Under DeepC2, the bot locates the ‘botmaster’ by seeking out a specific user avatar (in trending topics, so that the bot does not need to trawl all of Twitter) whose high-level features have been encoded into its neural network. The authors of the malware select suitable icon pictures in advance of the campaign deployment and train the neural network on these. The derived feature vectors and the neural network itself are distributed as part of the malicious payload.

When the C&C server publishes a new command, the guiding hand behind it chooses some trending topics on Twitter (or whichever social network is being exploited) and generates apparently ordinary social media posts which contain embedded commands. The topicality of the trend pushes the posts to a discoverable prominence, so that the bots can easily access new commands by crawling the social network.

Workflow of DeepC2.

Workflow of DeepC2.

To prevent detection, each Twitter icon and associated account is used as a C&C mechanism only once under DeepC2, with the system moving on to a fresh pre-rolled C&C OSN handle after this event. Additionally, the bots will delete the used vector information that helped them identify C&C avatars after one use (one command sent), to further impede replay by forensic security methods.

Obfuscating C&C Commands

As a further aid to obfuscation, DeepC2 includes a method to prevent the detection of explicit commands in Twitter messages, by using hash collision and enhanced data augmentation (EDA), the latter based on work out of Protago Labs Research in 2019, in collaboration with Dartmouth College and Georgetown University.

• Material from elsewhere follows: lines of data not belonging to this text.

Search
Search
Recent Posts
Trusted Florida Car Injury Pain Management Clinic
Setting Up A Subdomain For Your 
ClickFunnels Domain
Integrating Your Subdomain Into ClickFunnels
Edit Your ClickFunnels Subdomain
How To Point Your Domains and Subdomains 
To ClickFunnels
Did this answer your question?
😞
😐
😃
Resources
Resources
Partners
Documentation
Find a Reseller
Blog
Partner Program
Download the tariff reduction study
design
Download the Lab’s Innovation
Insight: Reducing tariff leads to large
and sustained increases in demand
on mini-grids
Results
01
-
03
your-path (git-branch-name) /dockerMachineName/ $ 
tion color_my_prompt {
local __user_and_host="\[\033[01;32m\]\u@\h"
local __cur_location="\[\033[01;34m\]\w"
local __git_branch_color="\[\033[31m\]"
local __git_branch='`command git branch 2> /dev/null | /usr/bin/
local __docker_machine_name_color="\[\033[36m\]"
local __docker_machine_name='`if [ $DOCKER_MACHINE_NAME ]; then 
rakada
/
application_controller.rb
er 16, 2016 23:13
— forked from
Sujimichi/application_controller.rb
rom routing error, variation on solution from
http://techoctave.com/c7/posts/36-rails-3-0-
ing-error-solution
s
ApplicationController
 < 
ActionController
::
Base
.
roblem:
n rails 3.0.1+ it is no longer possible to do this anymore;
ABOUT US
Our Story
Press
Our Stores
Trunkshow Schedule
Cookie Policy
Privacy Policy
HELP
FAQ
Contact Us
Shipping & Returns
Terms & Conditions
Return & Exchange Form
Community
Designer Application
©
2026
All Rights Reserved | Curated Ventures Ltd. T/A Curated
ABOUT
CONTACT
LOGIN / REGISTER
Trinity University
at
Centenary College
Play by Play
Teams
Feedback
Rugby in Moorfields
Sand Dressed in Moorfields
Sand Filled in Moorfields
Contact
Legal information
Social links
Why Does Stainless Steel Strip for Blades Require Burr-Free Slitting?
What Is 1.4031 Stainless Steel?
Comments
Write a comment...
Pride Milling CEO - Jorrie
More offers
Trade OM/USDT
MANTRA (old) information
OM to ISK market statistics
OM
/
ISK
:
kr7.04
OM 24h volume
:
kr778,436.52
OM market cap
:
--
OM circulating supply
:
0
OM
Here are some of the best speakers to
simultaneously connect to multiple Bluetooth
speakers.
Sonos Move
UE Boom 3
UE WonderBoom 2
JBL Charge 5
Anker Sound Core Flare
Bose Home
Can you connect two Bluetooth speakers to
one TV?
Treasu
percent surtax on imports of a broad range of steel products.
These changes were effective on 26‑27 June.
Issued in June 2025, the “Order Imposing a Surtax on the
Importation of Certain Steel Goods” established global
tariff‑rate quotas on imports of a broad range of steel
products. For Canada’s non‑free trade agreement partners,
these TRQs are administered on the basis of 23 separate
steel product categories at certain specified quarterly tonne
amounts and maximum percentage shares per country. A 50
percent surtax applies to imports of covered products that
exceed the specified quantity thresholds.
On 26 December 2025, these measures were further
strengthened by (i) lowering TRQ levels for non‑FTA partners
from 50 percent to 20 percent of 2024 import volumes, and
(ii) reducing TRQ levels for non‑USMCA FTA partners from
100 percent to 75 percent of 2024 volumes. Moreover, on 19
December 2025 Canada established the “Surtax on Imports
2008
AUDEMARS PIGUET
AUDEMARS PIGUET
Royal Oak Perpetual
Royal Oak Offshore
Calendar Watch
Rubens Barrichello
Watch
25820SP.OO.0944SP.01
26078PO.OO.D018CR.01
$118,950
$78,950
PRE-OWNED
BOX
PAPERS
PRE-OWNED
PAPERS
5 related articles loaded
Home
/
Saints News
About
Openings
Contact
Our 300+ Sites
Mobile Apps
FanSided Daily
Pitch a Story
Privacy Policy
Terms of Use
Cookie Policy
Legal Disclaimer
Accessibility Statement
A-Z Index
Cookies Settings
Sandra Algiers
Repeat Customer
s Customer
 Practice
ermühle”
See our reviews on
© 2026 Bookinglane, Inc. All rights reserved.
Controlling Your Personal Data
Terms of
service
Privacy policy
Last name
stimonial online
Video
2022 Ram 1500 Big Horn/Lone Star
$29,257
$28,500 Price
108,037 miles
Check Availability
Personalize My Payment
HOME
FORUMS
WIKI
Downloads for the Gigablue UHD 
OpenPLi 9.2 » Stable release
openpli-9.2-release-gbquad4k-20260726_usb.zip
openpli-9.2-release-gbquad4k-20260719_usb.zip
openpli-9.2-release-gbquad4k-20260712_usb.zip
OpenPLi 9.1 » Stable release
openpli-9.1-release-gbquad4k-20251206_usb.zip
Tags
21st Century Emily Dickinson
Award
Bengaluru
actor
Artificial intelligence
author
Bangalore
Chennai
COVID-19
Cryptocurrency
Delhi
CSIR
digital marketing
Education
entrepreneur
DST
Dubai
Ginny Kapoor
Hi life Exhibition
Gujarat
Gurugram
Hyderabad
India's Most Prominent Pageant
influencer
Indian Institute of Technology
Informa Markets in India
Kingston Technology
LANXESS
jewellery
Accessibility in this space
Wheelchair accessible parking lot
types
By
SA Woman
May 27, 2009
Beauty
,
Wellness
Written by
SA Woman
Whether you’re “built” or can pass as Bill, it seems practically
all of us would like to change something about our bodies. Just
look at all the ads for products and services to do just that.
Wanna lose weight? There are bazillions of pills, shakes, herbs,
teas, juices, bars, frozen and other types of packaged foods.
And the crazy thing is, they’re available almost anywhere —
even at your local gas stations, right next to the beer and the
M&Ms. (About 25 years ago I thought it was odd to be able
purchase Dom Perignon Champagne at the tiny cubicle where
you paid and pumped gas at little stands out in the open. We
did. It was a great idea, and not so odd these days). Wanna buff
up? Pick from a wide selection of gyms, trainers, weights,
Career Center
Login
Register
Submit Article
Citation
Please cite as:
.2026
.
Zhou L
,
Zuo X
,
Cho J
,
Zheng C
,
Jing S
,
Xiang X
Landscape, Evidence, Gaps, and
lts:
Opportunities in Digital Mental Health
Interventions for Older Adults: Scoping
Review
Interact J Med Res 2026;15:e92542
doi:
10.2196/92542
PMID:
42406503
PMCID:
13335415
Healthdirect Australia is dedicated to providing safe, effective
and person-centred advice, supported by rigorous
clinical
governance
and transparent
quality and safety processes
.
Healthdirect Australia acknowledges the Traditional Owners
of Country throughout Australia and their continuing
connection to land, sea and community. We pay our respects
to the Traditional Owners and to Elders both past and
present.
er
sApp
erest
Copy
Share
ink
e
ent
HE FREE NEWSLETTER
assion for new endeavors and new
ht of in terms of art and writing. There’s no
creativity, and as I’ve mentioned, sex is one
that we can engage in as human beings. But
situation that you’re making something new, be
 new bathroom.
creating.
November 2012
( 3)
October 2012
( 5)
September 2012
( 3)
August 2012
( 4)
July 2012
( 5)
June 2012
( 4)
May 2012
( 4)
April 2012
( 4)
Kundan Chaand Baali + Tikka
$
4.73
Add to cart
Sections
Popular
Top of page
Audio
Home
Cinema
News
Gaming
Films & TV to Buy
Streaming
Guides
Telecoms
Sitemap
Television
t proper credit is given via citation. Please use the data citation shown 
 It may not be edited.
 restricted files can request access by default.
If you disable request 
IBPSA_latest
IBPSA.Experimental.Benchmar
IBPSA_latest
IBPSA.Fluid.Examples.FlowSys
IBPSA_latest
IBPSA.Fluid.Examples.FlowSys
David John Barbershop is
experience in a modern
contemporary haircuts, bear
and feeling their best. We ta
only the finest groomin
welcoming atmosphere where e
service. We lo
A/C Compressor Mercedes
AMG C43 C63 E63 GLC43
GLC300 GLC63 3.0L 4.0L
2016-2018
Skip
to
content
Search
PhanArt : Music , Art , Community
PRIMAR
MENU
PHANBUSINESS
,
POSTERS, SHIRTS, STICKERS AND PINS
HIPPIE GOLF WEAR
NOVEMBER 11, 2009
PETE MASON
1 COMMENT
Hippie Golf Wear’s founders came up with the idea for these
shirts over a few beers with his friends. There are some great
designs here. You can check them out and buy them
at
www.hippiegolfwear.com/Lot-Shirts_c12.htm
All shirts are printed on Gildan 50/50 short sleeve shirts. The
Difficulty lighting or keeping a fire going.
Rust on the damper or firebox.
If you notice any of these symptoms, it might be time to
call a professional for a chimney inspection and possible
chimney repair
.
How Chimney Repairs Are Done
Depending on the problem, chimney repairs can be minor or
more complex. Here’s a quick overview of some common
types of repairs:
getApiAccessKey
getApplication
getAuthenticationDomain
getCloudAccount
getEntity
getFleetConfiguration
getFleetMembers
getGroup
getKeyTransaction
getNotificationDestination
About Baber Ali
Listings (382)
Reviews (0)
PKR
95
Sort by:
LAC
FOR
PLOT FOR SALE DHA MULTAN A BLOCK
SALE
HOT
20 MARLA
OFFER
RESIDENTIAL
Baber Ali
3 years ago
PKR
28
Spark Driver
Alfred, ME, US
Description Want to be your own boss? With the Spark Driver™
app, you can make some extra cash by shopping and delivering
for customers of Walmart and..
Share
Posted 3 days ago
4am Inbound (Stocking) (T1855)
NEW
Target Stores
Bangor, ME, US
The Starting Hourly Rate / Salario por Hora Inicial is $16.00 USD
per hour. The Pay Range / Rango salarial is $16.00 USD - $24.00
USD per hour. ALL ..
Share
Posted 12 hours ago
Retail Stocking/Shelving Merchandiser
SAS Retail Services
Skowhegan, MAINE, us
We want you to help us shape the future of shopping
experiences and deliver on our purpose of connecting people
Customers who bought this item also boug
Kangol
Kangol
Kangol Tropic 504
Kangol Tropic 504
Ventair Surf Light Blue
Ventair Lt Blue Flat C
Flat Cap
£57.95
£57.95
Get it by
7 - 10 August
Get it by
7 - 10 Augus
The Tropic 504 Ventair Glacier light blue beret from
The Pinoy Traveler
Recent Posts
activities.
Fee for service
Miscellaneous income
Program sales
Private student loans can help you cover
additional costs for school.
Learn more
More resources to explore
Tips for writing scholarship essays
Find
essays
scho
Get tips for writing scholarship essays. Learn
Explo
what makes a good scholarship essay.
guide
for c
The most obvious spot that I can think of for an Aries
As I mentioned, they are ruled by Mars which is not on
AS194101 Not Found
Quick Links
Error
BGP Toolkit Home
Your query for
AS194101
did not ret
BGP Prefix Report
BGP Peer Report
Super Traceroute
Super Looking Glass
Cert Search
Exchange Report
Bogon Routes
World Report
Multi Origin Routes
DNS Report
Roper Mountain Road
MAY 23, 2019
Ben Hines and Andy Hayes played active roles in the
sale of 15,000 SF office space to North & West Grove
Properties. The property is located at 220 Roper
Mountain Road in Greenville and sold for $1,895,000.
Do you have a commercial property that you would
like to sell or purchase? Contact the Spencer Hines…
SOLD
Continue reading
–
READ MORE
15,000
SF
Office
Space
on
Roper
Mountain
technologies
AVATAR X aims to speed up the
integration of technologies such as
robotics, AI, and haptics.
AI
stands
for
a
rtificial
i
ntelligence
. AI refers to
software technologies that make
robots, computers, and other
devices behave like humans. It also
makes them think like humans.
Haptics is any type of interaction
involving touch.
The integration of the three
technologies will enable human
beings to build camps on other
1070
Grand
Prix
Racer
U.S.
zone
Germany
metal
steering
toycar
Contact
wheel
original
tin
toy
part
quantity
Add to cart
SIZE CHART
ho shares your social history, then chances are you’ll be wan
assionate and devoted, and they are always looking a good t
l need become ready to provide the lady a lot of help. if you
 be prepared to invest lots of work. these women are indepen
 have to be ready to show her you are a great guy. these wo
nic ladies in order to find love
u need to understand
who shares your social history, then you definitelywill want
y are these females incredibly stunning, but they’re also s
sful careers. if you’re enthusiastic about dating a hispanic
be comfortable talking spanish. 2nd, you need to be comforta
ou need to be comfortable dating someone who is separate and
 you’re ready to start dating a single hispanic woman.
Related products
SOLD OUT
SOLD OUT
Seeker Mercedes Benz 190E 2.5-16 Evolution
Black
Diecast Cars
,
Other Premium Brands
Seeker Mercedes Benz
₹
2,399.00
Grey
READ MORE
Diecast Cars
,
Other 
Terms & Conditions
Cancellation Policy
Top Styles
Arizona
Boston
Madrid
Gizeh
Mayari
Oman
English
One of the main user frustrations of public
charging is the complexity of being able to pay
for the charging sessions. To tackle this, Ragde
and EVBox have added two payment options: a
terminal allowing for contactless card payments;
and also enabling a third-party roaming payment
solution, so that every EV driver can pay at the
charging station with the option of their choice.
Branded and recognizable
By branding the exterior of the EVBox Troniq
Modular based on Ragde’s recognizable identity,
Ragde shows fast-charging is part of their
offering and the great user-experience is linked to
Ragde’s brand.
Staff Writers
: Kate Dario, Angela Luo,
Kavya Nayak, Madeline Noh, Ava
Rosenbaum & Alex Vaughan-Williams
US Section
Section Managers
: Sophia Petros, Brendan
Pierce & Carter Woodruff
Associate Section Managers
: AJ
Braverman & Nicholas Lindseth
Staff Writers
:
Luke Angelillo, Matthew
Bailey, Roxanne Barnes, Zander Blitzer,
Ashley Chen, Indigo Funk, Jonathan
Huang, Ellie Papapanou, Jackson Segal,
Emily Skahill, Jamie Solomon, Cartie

A hash collision occurs when two different pieces of data have an identical checksum, i.e. when each distinct piece of data is mathematically equivalent in profile – an infrequent scenario that can be exploited, in this case, to create command signifiers from apparently innocent text content.

The bots search for these pre-programmed hashes in the social media output of accounts that it has been able to identify as C&C servers based on the recognized avatar icons. Since the tweets generated by the C&C commander will have some contextual relevancy to the target topic stream, they are difficult to identify as anomalies, concealing the intent of the posts.

Though the augmented text data may not be grammatically correct, the grammatical inconsistency of posts on Twitter (and other social media networks) effectively hides these 'glitches' in comprehensibility.

Though the augmented text data may not be grammatically correct, the grammatical inconsistency of posts on Twitter (and other social media networks) effectively hides these ‘glitches’ in comprehensibility.

IP addresses are conveyed by the botmaster to the bots by splitting the URL into two separate hashes with hash collision, which are identified and concatenated into a comprehensible IP address by the remote bots.

The researchers used seven virtual private servers to simulate geo-diverse locations. Target avatars were derived from 40 photos taken by mobile phones, which were then converted to vectors during training. The bots were subsequently put into position with the trained model and the vector data.

All commands in the experiment were successfully received and parsed by the virtualized bot networks, though with some redundancy of message dissemination, since the system cannot be entirely certain that each instance of a message will be received from any particular tweet.

In terms of countermeasures, the researchers note that the automated frequency of the way that ‘slave’ bots will trawl Twitter for C&C messages, and the way that the C&C server will iterate through a series of posts, could potentially represent an identifiable signature that could be addressed by new types of protective frameworks.

Furthermore, OSNs could potentially calculate the very specific visual differences which are baked into an array of C&C avatar icons, and develop methods to raise alerts based on those criteria.